Under the Family Law Act a parenting order can be made, among other things, about whom a child is to live with and how much time that child can spend with another person. NEVINE YOUSSEF, family law accredited specialist at Marsdens Law Group sheds some light on how the law applies.
Parenting orders can take one of three forms:
Interim orders, which apply on a temporary basis until final orders are made by the court.
Final orders, which apply from the conclusion of a trial until such time as a party may seek to vary otherwise or until the child has reached the age of 18 years.
Consent orders, which can be agreed by the parties and the court at any time and again apply until such time as the court seeks to vary otherwise or the children relevant to the orders reach the age of 18.
Parenting orders are legally binding and if a party fails to comply with such parenting orders there are very real consequences.

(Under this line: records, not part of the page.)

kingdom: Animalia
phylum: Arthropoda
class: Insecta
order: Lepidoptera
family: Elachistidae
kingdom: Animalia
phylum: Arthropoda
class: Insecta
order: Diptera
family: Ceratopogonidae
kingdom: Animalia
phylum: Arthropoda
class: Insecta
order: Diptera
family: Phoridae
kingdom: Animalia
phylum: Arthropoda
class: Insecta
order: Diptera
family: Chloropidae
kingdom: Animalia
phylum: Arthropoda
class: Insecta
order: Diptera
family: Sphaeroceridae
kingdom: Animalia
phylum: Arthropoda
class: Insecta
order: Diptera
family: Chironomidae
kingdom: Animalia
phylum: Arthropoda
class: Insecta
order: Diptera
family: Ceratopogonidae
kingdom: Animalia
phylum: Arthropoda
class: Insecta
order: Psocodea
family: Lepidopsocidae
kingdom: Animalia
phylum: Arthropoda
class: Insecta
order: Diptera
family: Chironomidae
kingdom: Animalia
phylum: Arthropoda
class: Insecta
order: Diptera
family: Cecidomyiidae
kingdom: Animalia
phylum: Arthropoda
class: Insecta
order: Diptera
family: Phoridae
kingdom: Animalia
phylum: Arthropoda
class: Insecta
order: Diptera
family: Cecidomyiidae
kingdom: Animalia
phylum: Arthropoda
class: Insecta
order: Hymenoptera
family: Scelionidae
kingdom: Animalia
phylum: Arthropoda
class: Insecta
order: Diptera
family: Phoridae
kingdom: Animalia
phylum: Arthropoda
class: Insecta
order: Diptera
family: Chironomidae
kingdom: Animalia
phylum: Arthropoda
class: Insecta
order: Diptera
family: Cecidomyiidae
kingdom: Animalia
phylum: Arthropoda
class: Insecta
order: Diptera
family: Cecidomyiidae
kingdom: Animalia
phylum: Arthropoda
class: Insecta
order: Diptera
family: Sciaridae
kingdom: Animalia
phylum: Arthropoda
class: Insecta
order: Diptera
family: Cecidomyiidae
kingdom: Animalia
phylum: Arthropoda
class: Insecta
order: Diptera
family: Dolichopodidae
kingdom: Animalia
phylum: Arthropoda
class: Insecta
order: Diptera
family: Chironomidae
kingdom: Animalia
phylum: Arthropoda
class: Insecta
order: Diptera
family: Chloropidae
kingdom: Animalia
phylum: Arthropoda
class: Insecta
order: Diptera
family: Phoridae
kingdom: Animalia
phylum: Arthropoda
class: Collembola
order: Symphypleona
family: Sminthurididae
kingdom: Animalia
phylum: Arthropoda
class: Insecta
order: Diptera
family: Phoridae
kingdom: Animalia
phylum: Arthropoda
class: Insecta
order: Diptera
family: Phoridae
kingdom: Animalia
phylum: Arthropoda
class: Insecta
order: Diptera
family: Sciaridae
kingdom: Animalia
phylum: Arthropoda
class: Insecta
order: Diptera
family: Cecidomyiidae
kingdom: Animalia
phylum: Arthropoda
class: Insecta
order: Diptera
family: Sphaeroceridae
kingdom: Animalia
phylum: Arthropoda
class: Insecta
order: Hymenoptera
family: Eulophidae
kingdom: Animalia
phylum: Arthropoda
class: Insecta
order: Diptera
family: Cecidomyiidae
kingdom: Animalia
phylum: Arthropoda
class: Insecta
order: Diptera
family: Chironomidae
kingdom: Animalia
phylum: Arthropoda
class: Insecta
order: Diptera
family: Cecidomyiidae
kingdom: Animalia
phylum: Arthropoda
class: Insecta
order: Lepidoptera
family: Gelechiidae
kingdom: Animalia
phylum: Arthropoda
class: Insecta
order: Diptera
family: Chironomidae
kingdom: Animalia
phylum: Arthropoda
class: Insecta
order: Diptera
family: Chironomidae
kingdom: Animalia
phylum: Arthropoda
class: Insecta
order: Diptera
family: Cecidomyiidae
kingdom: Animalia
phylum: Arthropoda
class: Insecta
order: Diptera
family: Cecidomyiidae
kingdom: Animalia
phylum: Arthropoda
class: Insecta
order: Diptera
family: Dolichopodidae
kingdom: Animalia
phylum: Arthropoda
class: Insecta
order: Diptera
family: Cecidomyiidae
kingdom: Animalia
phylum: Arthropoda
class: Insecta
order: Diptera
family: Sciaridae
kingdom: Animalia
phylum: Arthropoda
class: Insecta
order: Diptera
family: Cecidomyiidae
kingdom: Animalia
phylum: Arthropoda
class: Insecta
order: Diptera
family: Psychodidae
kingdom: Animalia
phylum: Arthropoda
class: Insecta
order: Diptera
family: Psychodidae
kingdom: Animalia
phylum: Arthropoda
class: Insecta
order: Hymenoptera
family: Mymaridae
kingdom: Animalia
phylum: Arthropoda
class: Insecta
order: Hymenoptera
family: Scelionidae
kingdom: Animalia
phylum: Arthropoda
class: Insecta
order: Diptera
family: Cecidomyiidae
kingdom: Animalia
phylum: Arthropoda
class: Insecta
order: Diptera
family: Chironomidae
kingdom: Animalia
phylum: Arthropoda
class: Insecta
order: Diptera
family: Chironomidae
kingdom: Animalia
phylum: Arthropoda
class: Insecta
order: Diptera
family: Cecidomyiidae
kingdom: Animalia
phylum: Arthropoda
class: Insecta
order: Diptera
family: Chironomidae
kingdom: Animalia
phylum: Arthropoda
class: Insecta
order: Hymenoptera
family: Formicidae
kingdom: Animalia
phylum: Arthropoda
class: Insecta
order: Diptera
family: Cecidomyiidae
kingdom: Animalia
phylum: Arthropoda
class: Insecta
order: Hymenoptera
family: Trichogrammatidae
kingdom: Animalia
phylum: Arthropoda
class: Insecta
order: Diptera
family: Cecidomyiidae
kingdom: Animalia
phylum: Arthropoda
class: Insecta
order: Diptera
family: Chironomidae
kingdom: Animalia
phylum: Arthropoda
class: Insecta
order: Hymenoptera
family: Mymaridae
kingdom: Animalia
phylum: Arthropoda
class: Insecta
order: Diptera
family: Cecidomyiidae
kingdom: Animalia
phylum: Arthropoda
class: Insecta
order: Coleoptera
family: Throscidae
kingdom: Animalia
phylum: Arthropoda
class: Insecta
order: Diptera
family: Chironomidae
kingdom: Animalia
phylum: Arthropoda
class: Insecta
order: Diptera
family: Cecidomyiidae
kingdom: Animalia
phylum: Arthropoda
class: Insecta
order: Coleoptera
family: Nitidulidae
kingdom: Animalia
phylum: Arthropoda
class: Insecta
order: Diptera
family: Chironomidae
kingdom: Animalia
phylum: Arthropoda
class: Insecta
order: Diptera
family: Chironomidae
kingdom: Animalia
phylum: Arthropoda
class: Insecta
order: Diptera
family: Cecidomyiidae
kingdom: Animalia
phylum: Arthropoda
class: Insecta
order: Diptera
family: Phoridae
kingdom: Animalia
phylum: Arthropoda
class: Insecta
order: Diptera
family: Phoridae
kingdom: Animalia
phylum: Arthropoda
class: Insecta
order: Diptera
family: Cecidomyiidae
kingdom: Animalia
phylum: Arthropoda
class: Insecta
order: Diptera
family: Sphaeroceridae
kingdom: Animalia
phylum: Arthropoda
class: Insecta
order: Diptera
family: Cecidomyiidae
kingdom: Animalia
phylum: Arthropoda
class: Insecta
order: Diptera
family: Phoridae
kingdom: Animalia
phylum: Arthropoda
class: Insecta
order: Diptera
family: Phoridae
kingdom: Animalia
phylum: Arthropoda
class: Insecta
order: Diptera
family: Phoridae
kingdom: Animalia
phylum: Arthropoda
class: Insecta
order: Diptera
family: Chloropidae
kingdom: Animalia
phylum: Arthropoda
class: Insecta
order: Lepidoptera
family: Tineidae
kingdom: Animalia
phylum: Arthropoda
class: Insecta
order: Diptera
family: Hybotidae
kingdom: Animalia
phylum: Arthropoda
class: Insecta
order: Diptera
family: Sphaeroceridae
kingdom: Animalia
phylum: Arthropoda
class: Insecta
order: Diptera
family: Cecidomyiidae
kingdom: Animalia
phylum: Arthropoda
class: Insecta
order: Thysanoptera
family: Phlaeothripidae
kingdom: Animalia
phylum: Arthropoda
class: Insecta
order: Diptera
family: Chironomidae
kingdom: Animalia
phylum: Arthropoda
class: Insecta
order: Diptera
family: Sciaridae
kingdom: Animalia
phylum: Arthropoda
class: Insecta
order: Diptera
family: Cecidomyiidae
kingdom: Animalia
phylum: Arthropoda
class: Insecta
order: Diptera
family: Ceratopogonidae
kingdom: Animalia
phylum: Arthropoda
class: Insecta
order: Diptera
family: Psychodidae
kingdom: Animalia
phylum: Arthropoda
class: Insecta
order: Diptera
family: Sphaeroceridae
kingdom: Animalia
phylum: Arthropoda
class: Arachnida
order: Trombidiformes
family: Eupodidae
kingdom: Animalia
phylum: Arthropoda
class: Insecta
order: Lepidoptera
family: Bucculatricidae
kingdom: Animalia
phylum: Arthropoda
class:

Parents can however agree to depart from the terms previously set down in their parenting orders as they see fit.
However, without such agreement a parenting order remains in force until a new parenting order is sought that changes it.
Even where the parties may decide to depart from orders on a one off basis, all such variations should be detailed in writing.
If your former partner has been found to have breached current parenting orders the following options could be available to you:
Do nothing at all: minor contraventions may not be worth pursuing. However, if further minor breaches continue to occur it is worth noting these occasions and later seeking to enforce the parenting orders.
Mediation: attending a family dispute resolution (mediation) can assist the parties in working through any disagreement they may have over the parenting orders. This is a far less costly approach than if you were to enforce such orders.
Contravention application: this is the most direct and serious approach to dealing with a contravention. At this point, it is important to seek the assistance of one of our helpful family law solicitors at Marsdens Law Group.
There are a number of penalties available to the court if a party is found to have breached a parenting order without a reasonable excuse.
The court may impose that the party pay the legal costs of the applicant, compensation or provide make up time for the lost time spent with the child, parenting programs, community service orders, pay a bond or fine.